For the discerning Duke student who wanted to jumpstart his or her international exposure and couldn’t get enough of the freshman Focus experience, last year’s Duke INtense Global (DIG) fit the bill. The three-semesterlong interdisciplinary program had its test run in India and Russia and featured culture-and language-immersion components. For Edna Andrews, professor of linguistics and cultural anthropology and the initiator of the DIG proposal, the program was an opportunity to change the meaning of the word “classroom.”

“I’ve been thinking about [DIG] for a long time,” Andrews says. “If students are trying to acquire languages, they need in-country experience and cultural knowledge. The sooner you get them there the better.”

The fall semester of the Russia program offered a class on neuroscience and multilingualism, a theoretical linguistics course, and two credits of intensive Russian. The semester was punctuated by a threeweek trip to St. Petersburg that culminated before Thanksgiving, featuring afternoon excursions to museums, churches, theater, and an opera master class. In the spring, the students took another Russian course together and were free to pursue other electives. Finally, in May, the DIG students returned to St. Petersburg, joining the pre-existing Duke in Russia summer session for another two language credits. All of the travel and associated expenses were covered by regular Duke tuition.

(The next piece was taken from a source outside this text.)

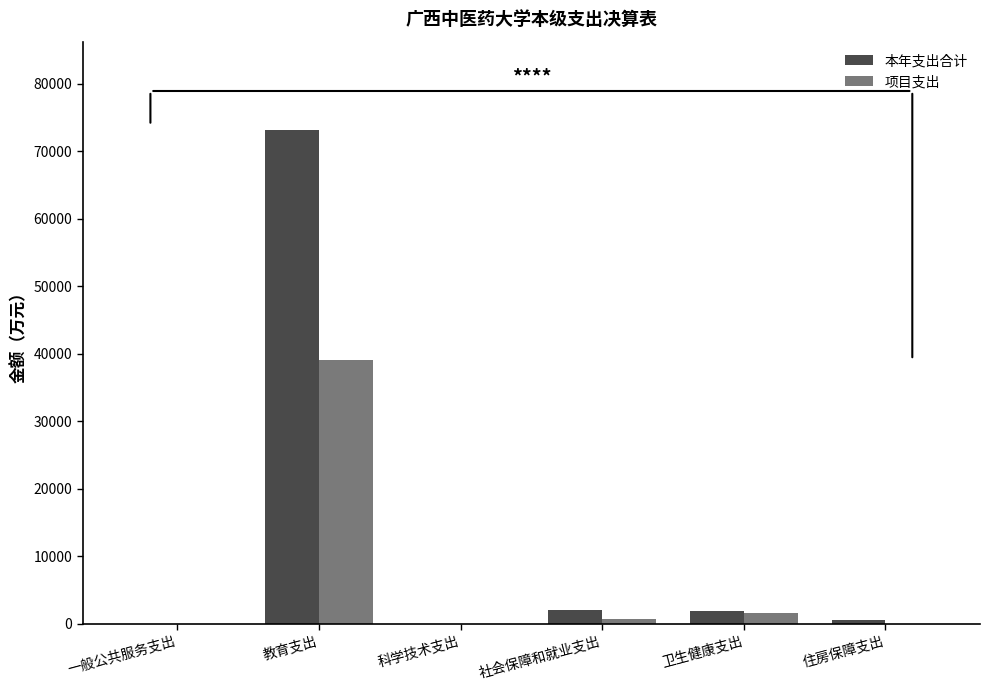

Is it true that 项目支出 equals 39070.7 at 教育支出?

True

In-country immersion: Cultural excursions included St. Basil's Cathedral in Moscow's Red Square.

The perspective gained by the students between trips to Russia, not to mention the huge disparity in northern winter and summer seasons, made a big difference. “Two experiences abroad within one year is key,” says Andrews. “I think the second time was like going home: We know where we are, we know where the grocery store is, we know the metro. And St. Petersburg is spectacular in the summer.”

But the other key to DIG is its multidisciplinary approach. Andrews is adamant that DIG is not a language program; it’s a program that includes language. “DIG is supposed to cut across the natural sciences, social sciences, and humanities,” she says. “It’s more like a Focus experience expanded out with an international program.” Andrews also made sure to take advantage of existing Duke structures, allowing students to apply for DukeEngage in Russia and benefiting from an exchange with St. Petersburg University dating to 1988.

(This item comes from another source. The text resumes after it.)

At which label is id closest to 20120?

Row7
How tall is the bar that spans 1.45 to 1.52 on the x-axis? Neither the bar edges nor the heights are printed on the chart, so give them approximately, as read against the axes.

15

Duke in Russia: At a Glance

Current students who were born in Russia: 20

Russian nationals working at Duke: 12

Alumni living in Russia: 97

Number of undegraduate students who traveled to Russia with university programs in 2012: 18

Key Duke connections:

  • DukeEngage projects with the Russian Ministry of Health and the Russian Rehabilitation Center for the Blind enable students to help local sight-impaired persons at the center itself and in their home with a variety of everyday activities.
  • The Center for Slavic, Eurasian, and East European Studies offers a graduate certificate with specialization in legal studies. This program, the first of its kind at an American university, allows graduate students interested in issues relating to the legal environmentin this region to pursue an interdisciplinary study of the subject.